Once upon a time, in a land not-so-far-away, a small group of individuals walked to the doors of a multinational corporation, and walked out with millions of dollars worth of company secrets and assets.
Through days of patient research and study, they were well equipped to work their way through the company, obtaining small pieces of information and compiling it into unmitigated access. Could this happen to you?
First, they learned the names of key employees by calling Human Resources and social engineering the information from them. They would have preferred to find a company phone roster in the dumpster, but no one had thrown one away lately. Although the passwords and internal memos that they did find certainly helped cushion the blow.
This company had a very friendly climate, and prided itself on hiring friendly and courteous employees. The friendly employee at the entrance was more than happy to hold the door for one of the individuals when he jogged to catch the closing door. Why not? Criminals don’t wear suits and ties, right? They got inside the moat.
Another friendly employee was more than happy to help out the stressed out intern who lost his access badge on the first day, and just had to get the report to his boss before he gets fired! Why not? Were all on the same team, right?
No matter how strong a castles walls, it does no good once the enemy’s inside.
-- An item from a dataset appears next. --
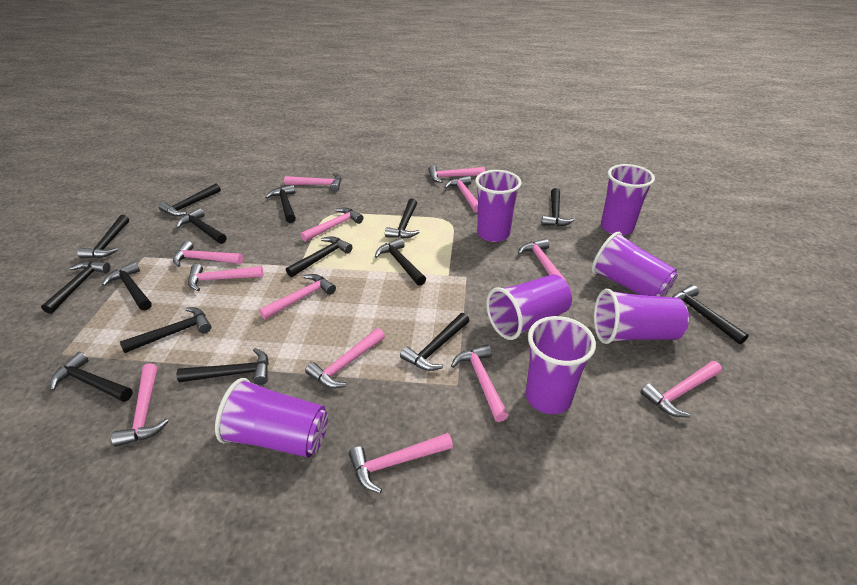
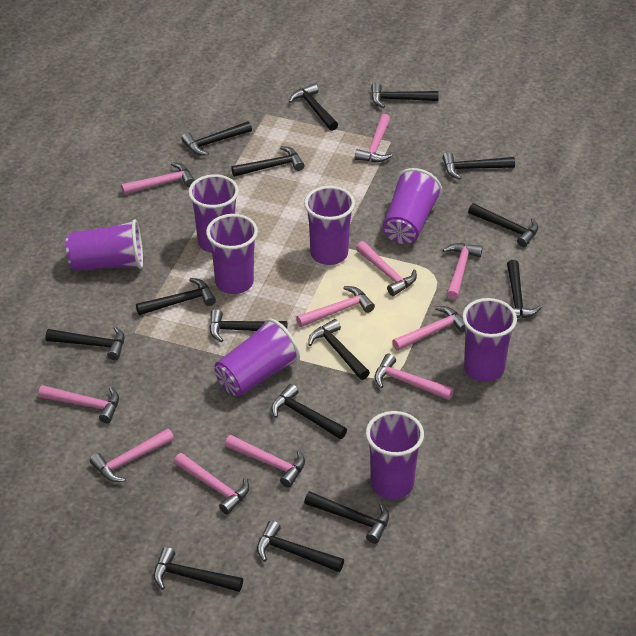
pink hammer: [111,363,169,447] [173,241,243,267] [188,264,263,291] [259,274,336,320] [284,173,341,192] [300,207,363,242] [305,328,385,388] [349,433,453,493] [428,165,485,183] [444,176,478,213] [451,344,509,422] [518,238,567,282] [640,361,722,418] = 13 -> [38,385,119,423] [90,428,174,482] [121,162,195,195] [174,453,249,514] [225,435,305,488] [296,286,375,327] [355,114,392,162] [356,241,417,296] [375,354,454,400] [392,306,465,351] [443,243,483,300] = 11
purple cup: [215,378,328,458] [475,170,521,242] [486,274,572,340] [526,316,596,414] [592,232,678,297] [594,289,689,344] [601,164,655,236] = 7 -> [66,219,143,271] [188,174,239,253] [206,214,258,294] [214,319,300,397] [304,186,355,265] [366,411,424,499] [382,168,442,244] [462,298,517,382] = 8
Inside the secure area, they found a gold mine of unshredded documents both in the trash and piled by the shredder. In a stroke of inspiration, a hastily scrawled note was placed on a busy shredder: Shredder out of order. Put materials in this box to be picked up by security. Also, traditional hacking techniques allowed unrestricted access to key computer systems, which is often superfluous if the password is written down and hidden. (No one would ever know that this is my password, even if they do look in the drawer!)
Lucky for them, the CEO had let them know (through his out of office auto reply) that he would be gone that day. His assistant was very helpful when the new janitor forgot his keys and had to stay on schedule!
Could it get worse than this? It very well could. There’s a good chance that your organization may never suffer a planned, organized intrusion such as this. But basic OPSEC, often at little or no cost to the organization, can help prevent such a disaster. Never forget how important you are!